Melissa has recently been awarded her doctorate for the thesis, ‘Fibrillar Collagen Structure in Ovine Leather and Related Materials and its Relationship to Strength’. With this publication, LASRA has reached a major milestone in its 7 year MBIE co-funded Consortium project identifying the fundamental aspects of the collagen network which contribute to the intrinsic strength of leather. The outcome could be worth an extra $125 million in export returns to our economy.
Until now, an understanding of the structure of these collagen fibrils and how they are affected by processing during the leather making process has remained largely elusive.
By application of the SAXS beamline on the Australasian Synchrotron a level of detail previously unknown has been revealed. The versatility of this $206 million instrument has allowed the structure of leathers processed by different methods to be analysed whilst simultaneously stretching them in a purpose built rig. Melissa found that sheep leather was weak because the collagen fibrils were poorly aligned compared to the stronger bovine leather.

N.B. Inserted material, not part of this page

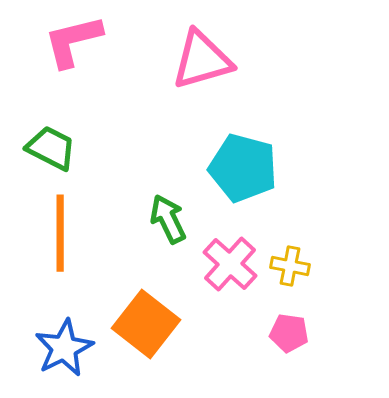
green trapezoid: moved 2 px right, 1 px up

This work is providing a new understanding of the bridge between the chemical properties of collagen fibrils and their structural make-up, such that the effect of tanning and other chemical processes can better be understood at the molecular level.
As Melissa finishes her pioneering studies in this field the work continues with the more practical effects of various tanning systems being investigated by Ms Katie Sizeland under the guidance of Professor Havercamp of Massey University and Dr Edmonds of LASRA.